**Document excerpt:**
»»

Shameless

BY STEWART SLATER

Sometimes, one can only stand back in awe. Perhaps at some sublime piece of sporting skill. Maybe at a dish in the final of Masterchef. Possibly at some shocking feat of magicians’ legerdemain. Or at the sight of Liz Truss addressing the Tory faithful about how to save Britain, an act of chutzpah so brazen, it might almost count as performance art.

For Ms Truss, as we all know, will never trouble the list of Britain’s best Prime Ministers. It will probably take a coup or an unfortunate death in office for her ever to lose her title as Britain’s shortest-serving Prime Minister, a name useful only for pub quizzes. While her role in the ructions of late 2022 may be overstated, it is, nonetheless, real. And yet, none of this seemed to bother her as she treated her audience to some of that old time religion on the need for growth. Perhaps Churchill was right when he said that success was going from failure to failure but never losing your enthusiasm.

It would be easy, and that will not prevent people from doing so, to call her shameless. But, it would also be inexact. For Truss’s audience were not shaming her. Quite the opposite. They were lapping up every word of her, as usual, less than inspiringly delivered oration. You cannot feel shame if people are applauding you.

For shame is different to guilt. Shame is externally-driven, an emotion which arises when one’s peers tell one that one has done wrong. Guilt is internal, when one’s conscience tells one that one has done wrong. The move from a shame-culture to a guilt-culture is often seen as a key development in human morality, taking place sometime in the Bronze Age (The Iliad is held to depict a society transitioning between the two). Not all civilisations made the change – Japan is still held to be an example of a shame-culture – but the West did.

Ideally, in the West at least, feelings of guilt make an individual atone for their misdeeds (in serious cases, the state will force them to do so). It was guilt, not shame which led John Profumo to dedicate his life to charity. It is guilt, not shame, which Ms Truss’s unrepentant appearance suggests she lacks.

In this she is not alone amongst the political class. Those whose manifest failures would properly prompt them to leave public life, work their way back round society’s U-bend, having learned nothing and forgotten nothing. Over the weekend, Dominic Grieve opined that Suella Braverman should “know her place” over a meeting with the Archbishop of Canterbury, having seemingly forgotten that, in his days as a public servant, his place was to do his masters’ bidding, not try to frustrate it. Alastair Campbell deployed his shining wit to christen her “Sewerella”, leading to the interesting parlour game of wondering which other lady of Asian descent one could describe in such terms and not end up on the front page of the Guardian.

Grieve and Campbell may have failed over Brexit, the dodgy dossier, and countless other episodes, but they’re not going to let that hold them back. And, unfortunately, they’re not being stopped.

For, when guilt fails, shame must take over. For low level offences, where the state does not want to get involved, it is up to society to point out to the unrepentant wrong-doer that they have erred. They can be told explicitly, they can be shunned, their friends can drop them, but something must be done to point out to them that they have erred. The Japanese, living in a shame culture, learn this early on. Kindergartens use a method called Minamoru where teachers refuse to intervene and allow the group of children to adjudicate disputes and punish wrong-doers by temporarily ostracising them.

In the environment of a Japanese school, this works. There is one group and, left out of it, the individual is on his own. But historically, Japan was not alone in this. There was one public square to which everyone needed access, and from which being expelled brought serious costs. Imagine life for a mediaeval villager if the baker and greengrocer refused to deal with him.

««

**Dataset records:**

»»

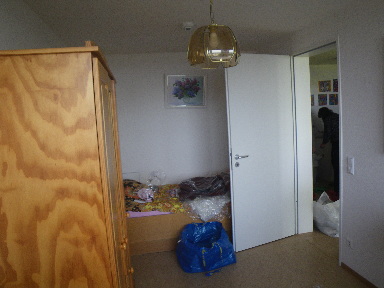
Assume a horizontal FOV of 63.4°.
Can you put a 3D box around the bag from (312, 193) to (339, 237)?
[{"bbox_3d":[1.704,0.834,3.757,0.450,0.450,0.420,-5,6,-11],"label":"bag"}]

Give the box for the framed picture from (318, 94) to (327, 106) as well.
[{"bbox_3d":[2.535,-0.843,6.003,0.185,0.215,0.025,-5,6,-11],"label":"framed picture"}]

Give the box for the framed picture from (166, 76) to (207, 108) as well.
[{"bbox_3d":[-0.084,-0.714,4.224,0.570,0.455,0.025,-2,5,-11],"label":"framed picture"}]

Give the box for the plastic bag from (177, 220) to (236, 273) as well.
[{"bbox_3d":[0.130,1.039,3.236,0.560,0.340,0.420,-5,6,-11],"label":"plastic bag"}]

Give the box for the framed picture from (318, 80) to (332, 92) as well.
[{"bbox_3d":[2.571,-1.105,5.987,0.260,0.215,0.025,-5,6,-11],"label":"framed picture"}]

««

**Assignment:**
According to the essay "Shameless," what method do Japanese kindergartens use to handle disputes among children?

**Problem solution:**
A method called Minamoru, where teachers don't intervene and the group of children settles disputes and punishes wrong-doers by temporarily shutting them out.